Problem statement: Using the listing below, retype exactly the lines starting at the one with "### [Реакции](https://news.ycombinator.com/item?id=42190863)" and ending at the one with "- Программное обеспечение", and include both.

Data to use:
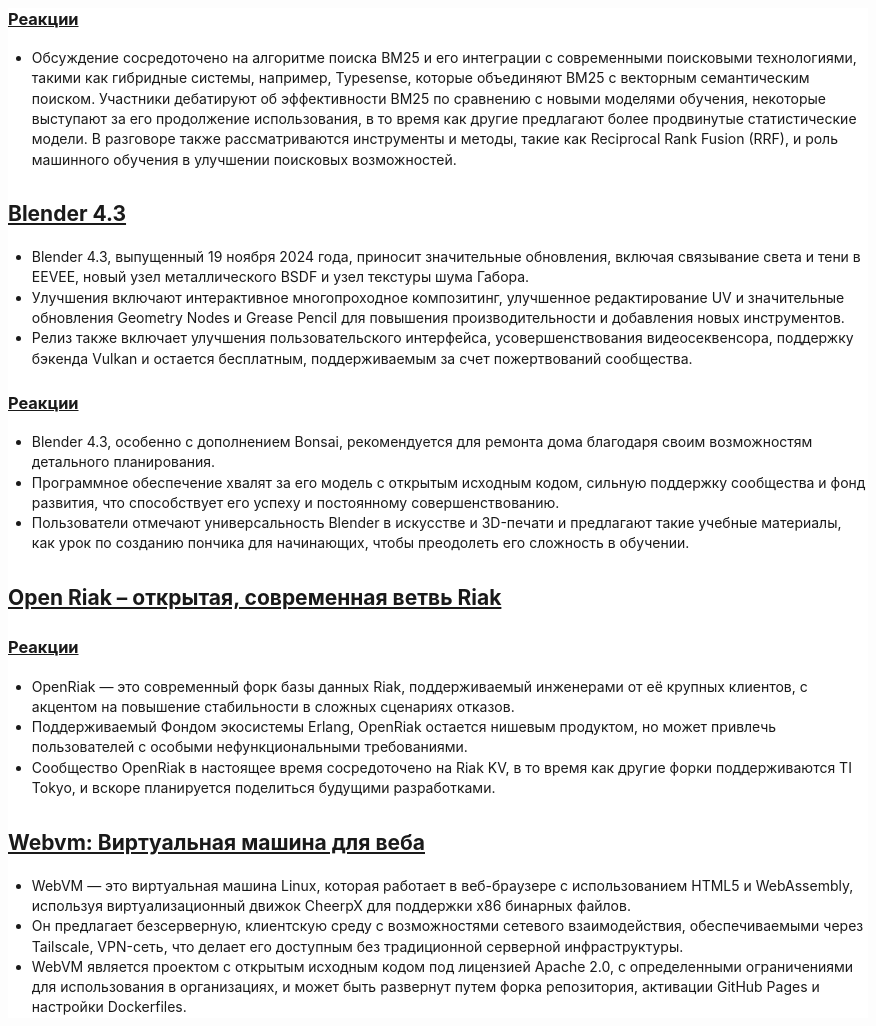 ### [Реакции](https://news.ycombinator.com/item?id=42190650)

- Обсуждение сосредоточено на алгоритме поиска BM25 и его интеграции с современными поисковыми технологиями, такими как гибридные системы, например, Typesense, которые объединяют BM25 с векторным семантическим поиском. Участники дебатируют об эффективности BM25 по сравнению с новыми моделями обучения, некоторые выступают за его продолжение использования, в то время как другие предлагают более продвинутые статистические модели. В разговоре также рассматриваются инструменты и методы, такие как Reciprocal Rank Fusion (RRF), и роль машинного обучения в улучшении поисковых возможностей.

## [Blender 4.3](https://www.blender.org/download/releases/4-3/)

- Blender 4.3, выпущенный 19 ноября 2024 года, приносит значительные обновления, включая связывание света и тени в EEVEE, новый узел металлического BSDF и узел текстуры шума Габора.
- Улучшения включают интерактивное многопроходное композитинг, улучшенное редактирование UV и значительные обновления Geometry Nodes и Grease Pencil для повышения производительности и добавления новых инструментов.
- Релиз также включает улучшения пользовательского интерфейса, усовершенствования видеосеквенсора, поддержку бэкенда Vulkan и остается бесплатным, поддерживаемым за счет пожертвований сообщества.

### [Реакции](https://news.ycombinator.com/item?id=42190863)

- Blender 4.3, особенно с дополнением Bonsai, рекомендуется для ремонта дома благодаря своим возможностям детального планирования.
- Программное обеспечение хвалят за его модель с открытым исходным кодом, сильную поддержку сообщества и фонд развития, что способствует его успеху и постоянному совершенствованию.
- Пользователи отмечают универсальность Blender в искусстве и 3D-печати и предлагают такие учебные материалы, как урок по созданию пончика для начинающих, чтобы преодолеть его сложность в обучении.

## [Open Riak – открытая, современная ветвь Riak](https://github.com/OpenRiak)

### [Реакции](https://news.ycombinator.com/item?id=42187766)

- OpenRiak — это современный форк базы данных Riak, поддерживаемый инженерами от её крупных клиентов, с акцентом на повышение стабильности в сложных сценариях отказов.
- Поддерживаемый Фондом экосистемы Erlang, OpenRiak остается нишевым продуктом, но может привлечь пользователей с особыми нефункциональными требованиями.
- Сообщество OpenRiak в настоящее время сосредоточено на Riak KV, в то время как другие форки поддерживаются TI Tokyo, и вскоре планируется поделиться будущими разработками.

## [Webvm: Виртуальная машина для веба](https://github.com/leaningtech/webvm)

- WebVM — это виртуальная машина Linux, которая работает в веб-браузере с использованием HTML5 и WebAssembly, используя виртуализационный движок CheerpX для поддержки x86 бинарных файлов.
- Он предлагает безсерверную, клиентскую среду с возможностями сетевого взаимодействия, обеспечиваемыми через Tailscale, VPN-сеть, что делает его доступным без традиционной серверной инфраструктуры.
- WebVM является проектом с открытым исходным кодом под лицензией Apache 2.0, с определенными ограничениями для использования в организациях, и может быть развернут путем форка репозитория, активации GitHub Pages и настройки Dockerfiles.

Answer:
### [Реакции](https://news.ycombinator.com/item?id=42190863)

- Blender 4.3, особенно с дополнением Bonsai, рекомендуется для ремонта дома благодаря своим возможностям детального планирования.
- Программное обеспечение хвалят за его модель с открытым исходным кодом, сильную поддержку сообщества и фонд развития, что способствует его успеху и постоянному совершенствованию.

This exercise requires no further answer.